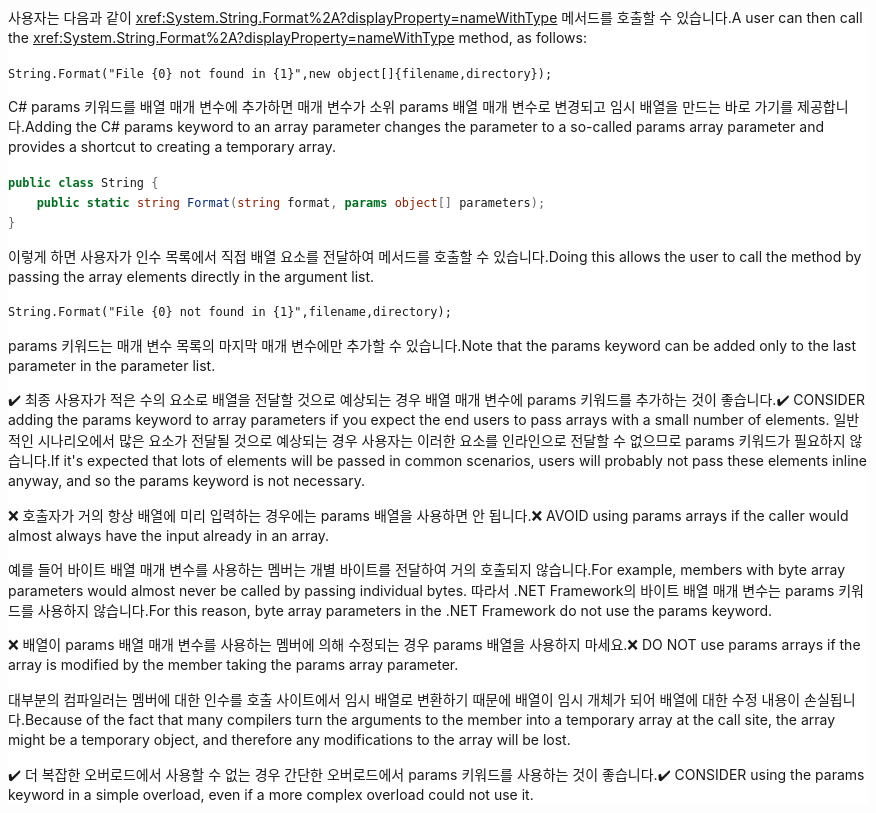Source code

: <span data-ttu-id="d9d8c-158">사용자는 다음과 같이 <xref:System.String.Format%2A?displayProperty=nameWithType> 메서드를 호출할 수 있습니다.</span><span class="sxs-lookup"><span data-stu-id="d9d8c-158">A user can then call the <xref:System.String.Format%2A?displayProperty=nameWithType> method, as follows:</span></span>

 `String.Format("File {0} not found in {1}",new object[]{filename,directory});`

 <span data-ttu-id="d9d8c-159">C# params 키워드를 배열 매개 변수에 추가하면 매개 변수가 소위 params 배열 매개 변수로 변경되고 임시 배열을 만드는 바로 가기를 제공합니다.</span><span class="sxs-lookup"><span data-stu-id="d9d8c-159">Adding the C# params keyword to an array parameter changes the parameter to a so-called params array parameter and provides a shortcut to creating a temporary array.</span></span>

```csharp
public class String {
    public static string Format(string format, params object[] parameters);
}
```

 <span data-ttu-id="d9d8c-160">이렇게 하면 사용자가 인수 목록에서 직접 배열 요소를 전달하여 메서드를 호출할 수 있습니다.</span><span class="sxs-lookup"><span data-stu-id="d9d8c-160">Doing this allows the user to call the method by passing the array elements directly in the argument list.</span></span>

 `String.Format("File {0} not found in {1}",filename,directory);`

 <span data-ttu-id="d9d8c-161">params 키워드는 매개 변수 목록의 마지막 매개 변수에만 추가할 수 있습니다.</span><span class="sxs-lookup"><span data-stu-id="d9d8c-161">Note that the params keyword can be added only to the last parameter in the parameter list.</span></span>

 <span data-ttu-id="d9d8c-162">✔️ 최종 사용자가 적은 수의 요소로 배열을 전달할 것으로 예상되는 경우 배열 매개 변수에 params 키워드를 추가하는 것이 좋습니다.</span><span class="sxs-lookup"><span data-stu-id="d9d8c-162">✔️ CONSIDER adding the params keyword to array parameters if you expect the end users to pass arrays with a small number of elements.</span></span> <span data-ttu-id="d9d8c-163">일반적인 시나리오에서 많은 요소가 전달될 것으로 예상되는 경우 사용자는 이러한 요소를 인라인으로 전달할 수 없으므로 params 키워드가 필요하지 않습니다.</span><span class="sxs-lookup"><span data-stu-id="d9d8c-163">If it's expected that lots of elements will be passed in common scenarios, users will probably not pass these elements inline anyway, and so the params keyword is not necessary.</span></span>

 <span data-ttu-id="d9d8c-164">❌ 호출자가 거의 항상 배열에 미리 입력하는 경우에는 params 배열을 사용하면 안 됩니다.</span><span class="sxs-lookup"><span data-stu-id="d9d8c-164">❌ AVOID using params arrays if the caller would almost always have the input already in an array.</span></span>

 <span data-ttu-id="d9d8c-165">예를 들어 바이트 배열 매개 변수를 사용하는 멤버는 개별 바이트를 전달하여 거의 호출되지 않습니다.</span><span class="sxs-lookup"><span data-stu-id="d9d8c-165">For example, members with byte array parameters would almost never be called by passing individual bytes.</span></span> <span data-ttu-id="d9d8c-166">따라서 .NET Framework의 바이트 배열 매개 변수는 params 키워드를 사용하지 않습니다.</span><span class="sxs-lookup"><span data-stu-id="d9d8c-166">For this reason, byte array parameters in the .NET Framework do not use the params keyword.</span></span>

 <span data-ttu-id="d9d8c-167">❌ 배열이 params 배열 매개 변수를 사용하는 멤버에 의해 수정되는 경우 params 배열을 사용하지 마세요.</span><span class="sxs-lookup"><span data-stu-id="d9d8c-167">❌ DO NOT use params arrays if the array is modified by the member taking the params array parameter.</span></span>

 <span data-ttu-id="d9d8c-168">대부분의 컴파일러는 멤버에 대한 인수를 호출 사이트에서 임시 배열로 변환하기 때문에 배열이 임시 개체가 되어 배열에 대한 수정 내용이 손실됩니다.</span><span class="sxs-lookup"><span data-stu-id="d9d8c-168">Because of the fact that many compilers turn the arguments to the member into a temporary array at the call site, the array might be a temporary object, and therefore any modifications to the array will be lost.</span></span>

 <span data-ttu-id="d9d8c-169">✔️ 더 복잡한 오버로드에서 사용할 수 없는 경우 간단한 오버로드에서 params 키워드를 사용하는 것이 좋습니다.</span><span class="sxs-lookup"><span data-stu-id="d9d8c-169">✔️ CONSIDER using the params keyword in a simple overload, even if a more complex overload could not use it.</span></span>
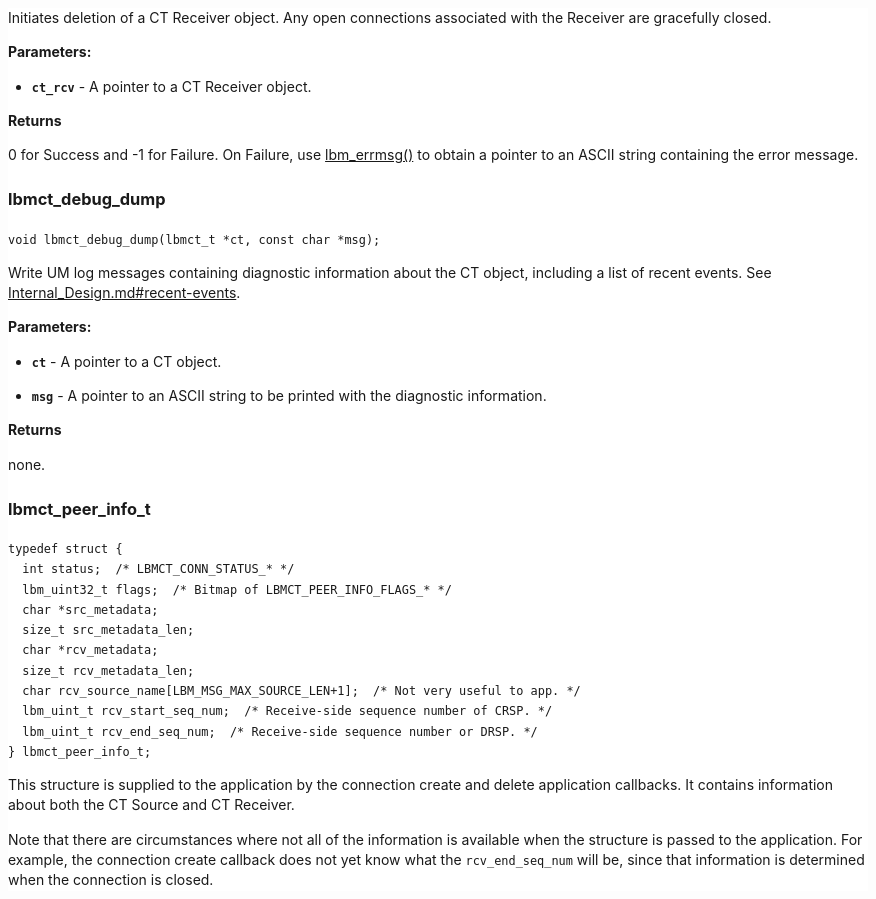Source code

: Initiates deletion of a CT Receiver object.
Any open connections associated with the Receiver are gracefully closed.

**Parameters:**

* **`ct_rcv`** - A pointer to a CT Receiver object.

**Returns**

0 for Success and -1 for Failure.
On Failure, use
[lbm_errmsg()](https://ultramessaging.github.io/currdoc/doc/API/lbm_8h.html#a22a4650d3a5b649c84a0c05adedcc055)
to obtain a pointer to an ASCII string containing the error message.


### lbmct_debug_dump

```
void lbmct_debug_dump(lbmct_t *ct, const char *msg);
```

Write UM log messages containing diagnostic information about the CT object,
including a list of recent events.
See [Internal_Design.md#recent-events](Internal_Design.md#recent-events).

**Parameters:**

* **`ct`** - A pointer to a CT object.

* **`msg`** - A pointer to an ASCII string to be printed with the diagnostic
information.

**Returns**

none.


### lbmct_peer_info_t

```
typedef struct {
  int status;  /* LBMCT_CONN_STATUS_* */
  lbm_uint32_t flags;  /* Bitmap of LBMCT_PEER_INFO_FLAGS_* */
  char *src_metadata;
  size_t src_metadata_len;
  char *rcv_metadata;
  size_t rcv_metadata_len;
  char rcv_source_name[LBM_MSG_MAX_SOURCE_LEN+1];  /* Not very useful to app. */
  lbm_uint_t rcv_start_seq_num;  /* Receive-side sequence number of CRSP. */
  lbm_uint_t rcv_end_seq_num;  /* Receive-side sequence number or DRSP. */
} lbmct_peer_info_t;
```

This structure is supplied to the application by the connection create and
delete application callbacks.
It contains information about both the CT Source and CT Receiver.

Note that there are circumstances where not all of the information is
available when the structure is passed to the application.
For example, the connection create callback does not yet know what the
`rcv_end_seq_num` will be, since that information is determined when
the connection is closed.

========================

#### EXERCISE INSTRUCTIONS
Across these entries, count each line where the string "directory" shows up. Give only the count.

#### SOLUTION BELOW
2